Señor Bolivar merely nodded, and they had played a whole game of truco before the conversation had started again, back on the old rails of the Spanish conquest. Since then, the absolute of their marriage had overlaid everyone’s thoughts about the couple. It was easier that way.
The shop was empty – it was almost time to close the door on the darkening street, and the sound of voices outside filled the tired space with their comfortable kind of life.
“He doesn’t say what’s happened to Juan,” José said unfolding the note again. “Perhaps he doesn’t know.”
“The best thing is not to know. God be praised that he hasn’t shown his face here again at least. Not that I want any harm to come to him,” she added quickly, blushing.
“Ah, who knows what’s happened. Perhaps Pedro will invite us to Oxford some time.”

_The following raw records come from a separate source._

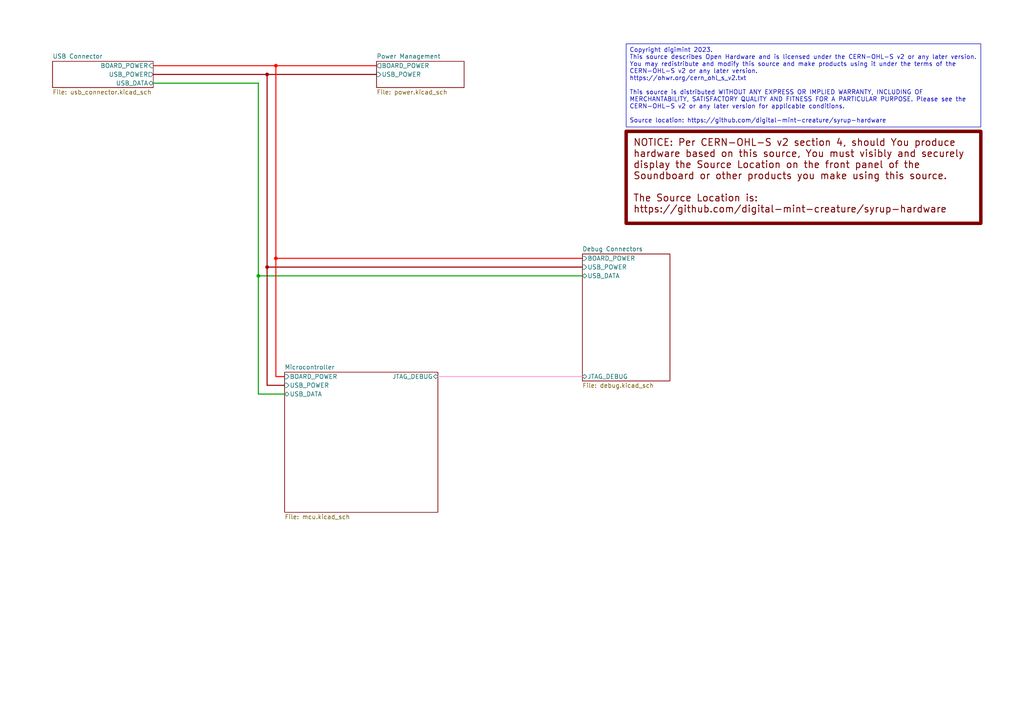
<source format=kicad_sch>
(kicad_sch (version 20230121) (generator eeschema)

  (uuid 09b8d04a-6829-4c76-9620-8628956f3b74)

  (paper "A4")

  (title_block
    (title "Syrup Hardware Soundboard: Top Level")
    (date "2023-12-21")
    (rev "0.1.0")
    (company "https://twitch.tv/digimint")
    (comment 1 "Source Location: https://github.com/digital-mint-creature/syrup-hardware")
    (comment 3 "Licensed under CERN-OHL- v2 or any later version")
    (comment 4 "Copyright digimint 2023")
  )

  

  (junction (at 74.93 80.01) (diameter 0) (color 0 165 0 1)
    (uuid 1366e2af-4a11-4763-abdf-6fe646f2a385)
  )
  (junction (at 77.47 21.59) (diameter 0) (color 157 0 0 1)
    (uuid 9f86b534-d48a-49ae-85af-d37af08e376e)
  )
  (junction (at 80.01 19.05) (diameter 0) (color 255 9 0 1)
    (uuid a6c65747-e223-42c2-85eb-588a54f1072d)
  )
  (junction (at 77.47 77.47) (diameter 0) (color 157 0 0 1)
    (uuid d2338b14-9d91-4122-beb0-abc0fcbbdd9b)
  )
  (junction (at 80.01 74.93) (diameter 0) (color 255 9 0 1)
    (uuid f247e089-5239-47dd-92f9-9312a3824ff2)
  )

  (bus (pts (xy 80.01 109.22) (xy 82.55 109.22))
    (stroke (width 0) (type default) (color 255 9 0 1))
    (uuid 06f41c74-db9d-4f79-a317-bd2b0f49806c)
  )
  (bus (pts (xy 44.45 21.59) (xy 77.47 21.59))
    (stroke (width 0) (type default) (color 157 0 0 1))
    (uuid 129ba855-f227-40b9-b341-46eab76085c9)
  )
  (bus (pts (xy 74.93 24.13) (xy 74.93 80.01))
    (stroke (width 0) (type default) (color 0 165 0 1))
    (uuid 24077aac-95b1-4f51-a005-b446f2734f17)
  )
  (bus (pts (xy 74.93 80.01) (xy 168.91 80.01))
    (stroke (width 0) (type default) (color 0 165 0 1))
    (uuid 26cf4644-ce65-47ff-9c57-d88b27e3c3b2)
  )
  (bus (pts (xy 80.01 19.05) (xy 109.22 19.05))
    (stroke (width 0) (type default) (color 255 9 0 1))
    (uuid 2f9530d8-d33b-4f19-84a9-d4662593ddb4)
  )
  (bus (pts (xy 77.47 21.59) (xy 77.47 77.47))
    (stroke (width 0) (type default) (color 157 0 0 1))
    (uuid 3a1b8f33-9296-4e88-9aaf-0ce0fd342671)
  )
  (bus (pts (xy 77.47 77.47) (xy 168.91 77.47))
    (stroke (width 0) (type default) (color 157 0 0 1))
    (uuid 40e680f2-d110-422c-a9b3-3dcb32da3010)
  )
  (bus (pts (xy 74.93 114.3) (xy 82.55 114.3))
    (stroke (width 0) (type default) (color 0 165 0 1))
    (uuid 49098ace-da0e-45f5-b88d-347473b0555d)
  )
  (bus (pts (xy 77.47 77.47) (xy 77.47 111.76))
    (stroke (width 0) (type default) (color 157 0 0 1))
    (uuid 5676163e-b5b3-438b-872f-cc6edf5ee15d)
  )
  (bus (pts (xy 80.01 74.93) (xy 80.01 109.22))
    (stroke (width 0) (type default) (color 255 9 0 1))
    (uuid 8cb1a369-a5ec-45d1-91b3-a3e1624a956a)
  )
  (bus (pts (xy 127 109.22) (xy 168.91 109.22))
    (stroke (width 0) (type default) (color 255 167 215 1))
    (uuid 98db0e3a-ff57-47f1-8bfe-3fe66ba6f6fb)
  )
  (bus (pts (xy 77.47 111.76) (xy 82.55 111.76))
    (stroke (width 0) (type default) (color 157 0 0 1))
    (uuid 9ec6af25-69a6-407f-8a67-3ab891d3f93e)
  )
  (bus (pts (xy 44.45 24.13) (xy 74.93 24.13))
    (stroke (width 0) (type default) (color 0 165 0 1))
    (uuid 9fe6a4c2-291e-4fd8-b862-e194b7e294d0)
  )
  (bus (pts (xy 80.01 74.93) (xy 168.91 74.93))
    (stroke (width 0) (type default) (color 255 9 0 1))
    (uuid a1bf35a3-abab-4a5e-b13e-2466a2f10820)
  )
  (bus (pts (xy 74.93 80.01) (xy 74.93 114.3))
    (stroke (width 0) (type default) (color 0 165 0 1))
    (uuid d47ce8ad-d2c2-4571-a172-e5723d32caf2)
  )
  (bus (pts (xy 80.01 19.05) (xy 80.01 74.93))
    (stroke (width 0) (type default) (color 255 9 0 1))
    (uuid e9f9dae7-1cbb-432f-9811-26c0d069af72)
  )
  (bus (pts (xy 44.45 19.05) (xy 80.01 19.05))
    (stroke (width 0) (type default) (color 255 9 0 1))
    (uuid f5ef4417-5807-46b1-97dd-5fc700651dde)
  )
  (bus (pts (xy 77.47 21.59) (xy 109.22 21.59))
    (stroke (width 0) (type default) (color 157 0 0 1))
    (uuid fa8c03c8-4d6b-4855-bc35-3721bbc41542)
  )

  (text_box "NOTICE: Per CERN-OHL-S v2 section 4, should You produce hardware based on this source, You must visibly and securely display the Source Location on the front panel of the Soundboard or other products you make using this source.\n\nThe Source Location is:\nhttps://github.com/digital-mint-creature/syrup-hardware"
    (at 181.61 38.1 0) (size 102.87 26.67)
    (stroke (width 1) (type default) (color 122 0 0 1))
    (fill (type none))
    (effects (font (size 2 2) (thickness 0.254) bold (color 122 0 0 1)) (justify left top) (href "https://github.com/digital-mint-creature/syrup-hardware"))
    (uuid 22b802a5-b913-407f-a59b-a9f24caaee57)
  )
  (text_box "Copyright digimint 2023.\nThis source describes Open Hardware and is licensed under the CERN-OHL-S v2 or any later version.\nYou may redistribute and modify this source and make products using it under the terms of the CERN-OHL-S v2 or any later version.\nhttps://ohwr.org/cern_ohl_s_v2.txt\n\nThis source is distributed WITHOUT ANY EXPRESS OR IMPLIED WARRANTY, INCLUDING OF MERCHANTABILITY, SATISFACTORY QUALITY AND FITNESS FOR A PARTICULAR PURPOSE. Please see the CERN-OHL-S v2 or any later version for applicable conditions.\n\nSource location: https://github.com/digital-mint-creature/syrup-hardware"
    (at 181.61 12.7 0) (size 102.87 24.13)
    (stroke (width 0) (type default))
    (fill (type none))
    (effects (font (size 1.27 1.27)) (justify left top))
    (uuid c5cf9721-3fee-4a58-8799-e4180fb94c20)
  )

  (sheet (at 15.24 17.78) (size 29.21 7.62) (fields_autoplaced)
    (stroke (width 0.1524) (type solid))
    (fill (color 0 0 0 0.0000))
    (uuid 0dd11ad0-56fe-4ef4-9c8e-86726cb9d3c5)
    (property "Sheetname" "USB Connector" (at 15.24 17.0684 0)
      (effects (font (size 1.27 1.27)) (justify left bottom))
    )
    (property "Sheetfile" "usb_connector.kicad_sch" (at 15.24 25.9846 0)
      (effects (font (size 1.27 1.27)) (justify left top))
    )
    (pin "USB_DATA" bidirectional (at 44.45 24.13 0)
      (effects (font (size 1.27 1.27)) (justify right))
      (uuid 333d73ca-6904-47b4-91ed-ed545756d99f)
    )
    (pin "USB_POWER" output (at 44.45 21.59 0)
      (effects (font (size 1.27 1.27)) (justify right))
      (uuid 74e383ce-4d56-4e20-a2e3-534d0aea8733)
    )
    (pin "BOARD_POWER" input (at 44.45 19.05 0)
      (effects (font (size 1.27 1.27)) (justify right))
      (uuid d08bb3c3-5c9e-407e-bc14-4d08e11b3f2c)
    )
    (instances
      (project "syrup"
        (path "/09b8d04a-6829-4c76-9620-8628956f3b74" (page "2"))
      )
    )
  )

  (sheet (at 109.22 17.78) (size 25.4 7.62) (fields_autoplaced)
    (stroke (width 0.1524) (type solid))
    (fill (color 0 0 0 0.0000))
    (uuid 31379e40-78f2-42ec-abc7-b7e83a051845)
    (property "Sheetname" "Power Management" (at 109.22 17.0684 0)
      (effects (font (size 1.27 1.27)) (justify left bottom))
    )
    (property "Sheetfile" "power.kicad_sch" (at 109.22 25.9846 0)
      (effects (font (size 1.27 1.27)) (justify left top))
    )
    (pin "BOARD_POWER" output (at 109.22 19.05 180)
      (effects (font (size 1.27 1.27)) (justify left))
      (uuid 7e6633f8-2fb2-48dc-8223-838004955e16)
    )
    (pin "USB_POWER" input (at 109.22 21.59 180)
      (effects (font (size 1.27 1.27)) (justify left))
      (uuid eefab041-94c4-4985-8400-0bac93e306cb)
    )
    (instances
      (project "syrup"
        (path "/09b8d04a-6829-4c76-9620-8628956f3b74" (page "3"))
      )
    )
  )

  (sheet (at 82.55 107.95) (size 44.45 40.64) (fields_autoplaced)
    (stroke (width 0.1524) (type solid))
    (fill (color 0 0 0 0.0000))
    (uuid 334c6450-2ee9-4568-bd14-f049c0cb7278)
    (property "Sheetname" "Microcontroller" (at 82.55 107.2384 0)
      (effects (font (size 1.27 1.27)) (justify left bottom))
    )
    (property "Sheetfile" "mcu.kicad_sch" (at 82.55 149.1746 0)
      (effects (font (size 1.27 1.27)) (justify left top))
    )
    (pin "JTAG_DEBUG" bidirectional (at 127 109.22 0)
      (effects (font (size 1.27 1.27)) (justify right))
      (uuid cbaed1c5-d703-40e1-81fa-84ab58685184)
    )
    (pin "USB_DATA" bidirectional (at 82.55 114.3 180)
      (effects (font (size 1.27 1.27)) (justify left))
      (uuid c001bed8-2b9b-44c6-8bac-7eb2e9d9b302)
    )
    (pin "USB_POWER" input (at 82.55 111.76 180)
      (effects (font (size 1.27 1.27)) (justify left))
      (uuid 5f77cf2f-1449-4f14-84d4-fc369e49f9fb)
    )
    (pin "BOARD_POWER" input (at 82.55 109.22 180)
      (effects (font (size 1.27 1.27)) (justify left))
      (uuid a4ed1cde-fcba-4da1-ac1b-d4a302172326)
    )
    (instances
      (project "syrup"
        (path "/09b8d04a-6829-4c76-9620-8628956f3b74" (page "4"))
      )
    )
  )

  (sheet (at 168.91 73.66) (size 25.4 36.83) (fields_autoplaced)
    (stroke (width 0.1524) (type solid))
    (fill (color 0 0 0 0.0000))
    (uuid c5cdde97-20e2-4dd8-997e-e293ef1b98b0)
    (property "Sheetname" "Debug Connectors" (at 168.91 72.9484 0)
      (effects (font (size 1.27 1.27)) (justify left bottom))
    )
    (property "Sheetfile" "debug.kicad_sch" (at 168.91 111.0746 0)
      (effects (font (size 1.27 1.27)) (justify left top))
    )
    (pin "USB_DATA" bidirectional (at 168.91 80.01 180)
      (effects (font (size 1.27 1.27)) (justify left))
      (uuid 6a98960b-653b-4e6f-b009-b0fcee37d51a)
    )
    (pin "USB_POWER" input (at 168.91 77.47 180)
      (effects (font (size 1.27 1.27)) (justify left))
      (uuid 90987d81-2304-4911-8cfd-b6ecb664d05c)
    )
    (pin "JTAG_DEBUG" bidirectional (at 168.91 109.22 180)
      (effects (font (size 1.27 1.27)) (justify left))
      (uuid eb72d087-8a66-4315-b103-b4d95f3284da)
    )
    (pin "BOARD_POWER" input (at 168.91 74.93 180)
      (effects (font (size 1.27 1.27)) (justify left))
      (uuid 8204c4b5-2df1-4a71-922b-98fff872fe23)
    )
    (instances
      (project "syrup"
        (path "/09b8d04a-6829-4c76-9620-8628956f3b74" (page "5"))
      )
    )
  )

  (sheet_instances
    (path "/" (page "1"))
  )
)

</source>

Anna played with some of the packs of tobacco on the shelf for a few seconds, needlessly rearranging them, then replacing them in their plastic ranks exactly as they had been. “So the rest of what he sent was from his book?”
“Oh, in a way,” José said, suddenly feeling an urge to conceal his excitement about the pages by leaning one elbow uncomfortably on the counter. But Anna could see through that; she knew him too well to be deceived. He straightened up.

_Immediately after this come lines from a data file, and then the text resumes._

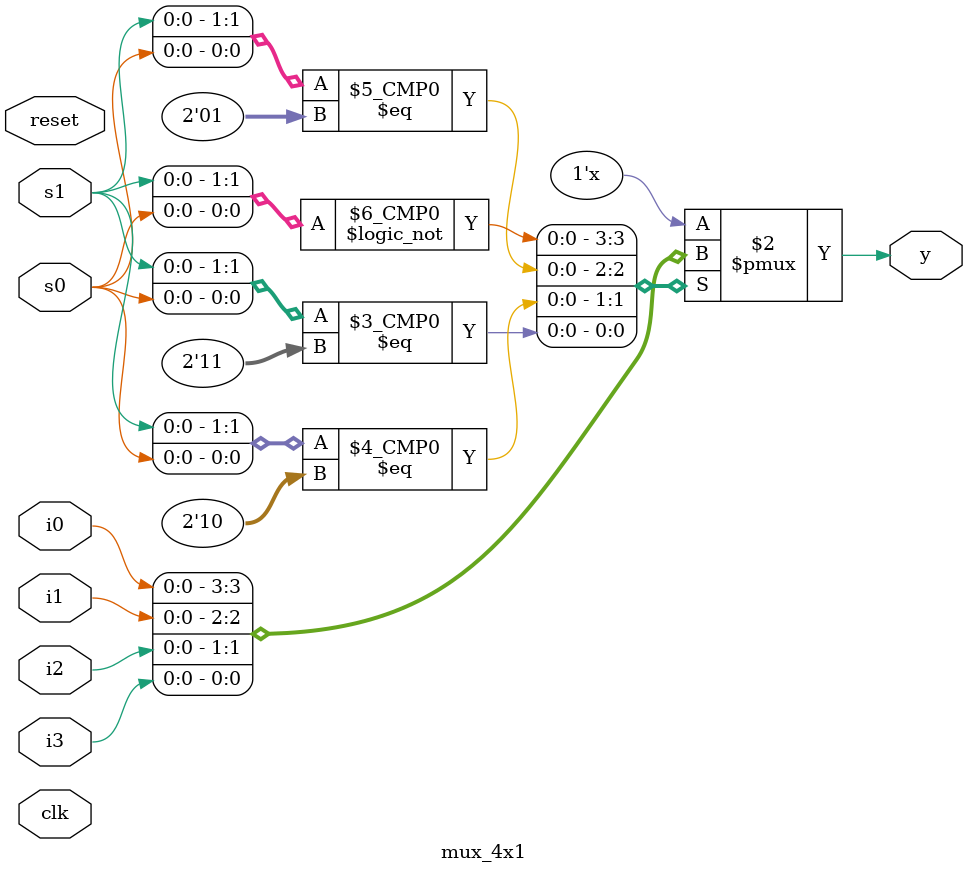
<source format=sv>
/*module mux_4x1(input i0,i1,i2,i3,reset,clk,
           output reg y,
               //output out,
           input s1,s0
  
);
  //assign out = y;
  always@(posedge clk)
    begin
    if (reset)
      y <=0;
  else if(s1==0 && s0==0)
    y<=i0;
  else if(s1==0  && s0==1)
    y<=i1;
    else if(s1==1 && s0==0)
      y<=i2;
    //  else (s1==1 && s0==1)
      else
        y<=i3;
     // else y<=0;
    end
  
  
endmodule*/


module mux_4x1(input i0,i1,i2,i3,reset,clk,
           output reg y,
            input s1,s0
 
);
  
  always@(s1,s0,i0,i1,i2,i3)
    begin
      
      case  ({s1,s0})
        2'b00 : y = i0;
        2'b01 : y = i1;
        2'b10 : y = i2;
        2'b11 : y = i3;
        default : $display("Invalid control signals");
      endcase
    end
      endmodule 
</source>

He’d opened the packet with eager fingers, his head almost brushing the intricate map of the Quilmes pukara he had hung, with justifiable pride, he believed, above his desk. Pedro’s sketches of the same place had been near the top of the heap of pages, and he’d spent some time comparing these scruffy attempts with the broad shapes of his own penmanship even before turning to Pedro’s note. Pedro had been a good friend but no mapmaker.
“They’re more sort of notes and things, but in his note he said he’d put most of them in his book, didn’t he? I suppose we’ll see when he sends us the real thing.”

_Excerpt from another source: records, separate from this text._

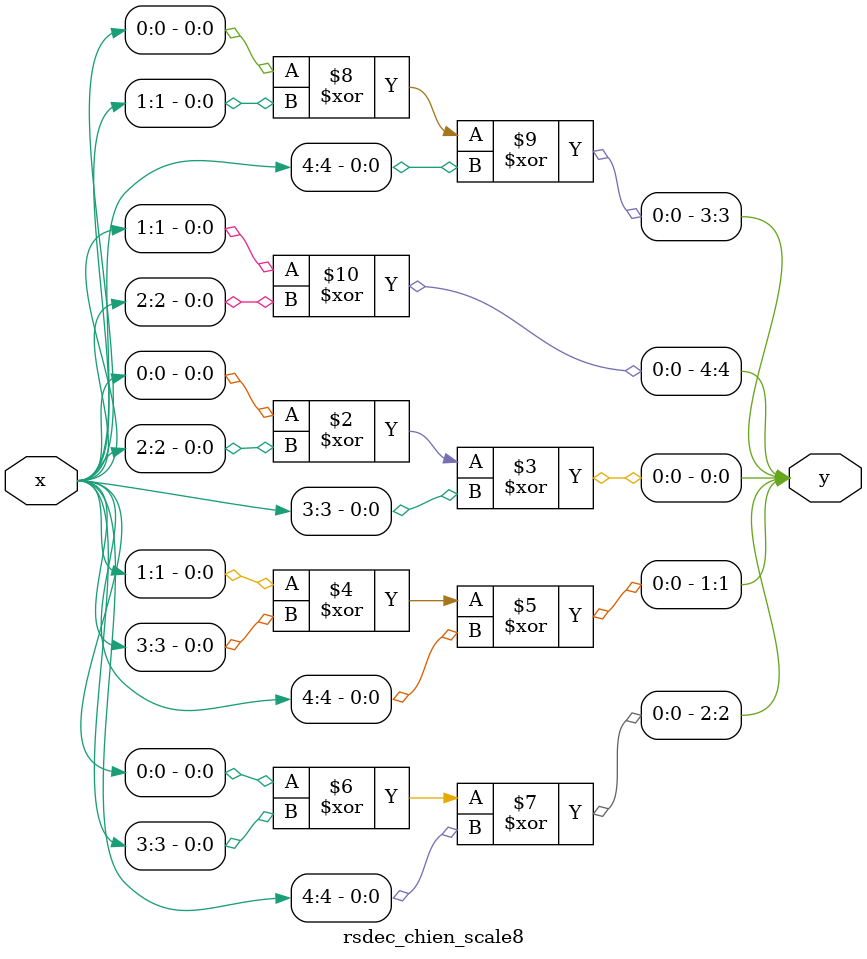
<source format=v>
module rsdec_chien_scale8 (y, x);
	input [4:0] x;
	output [4:0] y;
	reg [4:0] y;
	always @ (x)
	begin
		y[0] = x[0] ^ x[2] ^ x[3];
		y[1] = x[1] ^ x[3] ^ x[4];
		y[2] = x[0] ^ x[3] ^ x[4];
		y[3] = x[0] ^ x[1] ^ x[4];
		y[4] = x[1] ^ x[2];
	end
endmodule
</source>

“I’m sure he’ll remember to send you one. What do you think of his ideas?”
Even though he knew she could never be half as interested as he was, José beamed with pleasure and took a deep breath. Anna leaned back on the counter and prepared herself to listen.
The falcon cruised through the near dark of the valley. The ground below and to either side of her could still be divided into recognisable features – here an outcrop, here the narrow line of the river and the sparse vegetation along its banks. The shapes of the mountains with their wayward lines and crude curves were plain against a sky still faintly tinged by the sun. As the falcon banked and turned across towards the centre of the valley a car’s headlights briefly lit up her belly.
Momentarily dazzled, the falcon flew more slowly, drifting low and carefully over the valley’s flat plain. Once or twice she cocked her head at a sound of rustling coming up from the dark ground, but she didn’t swerve from her course.
A second later, in a rush of feathers, she set uncertain feet down on a sloped surface still warm from the blaze of the Argentine spring. It was the apex of a roof where the flies still fizzed around in the milky air. The flacon snapped at one of the bigger ones that came too close.
Beneath her, the hut was still empty and sand was piling up in drifts inside the open door as though the valley had become a liquid whose volume made it seep into everything. The tyre tracks had already disappeared in the winds.
After a while, and some precisely directed preening, the falcon took a few more steps along the spine of the roof. The heat trapped in the nails sticking up every few centimetres made her uncomfortable. Now that her eyes were used to the light again, she was ready to be off.
She stretched her wings, invading the mountains’ silhouettes for an instant, and then there was just the rapidly vanishing sound of feathers against the air.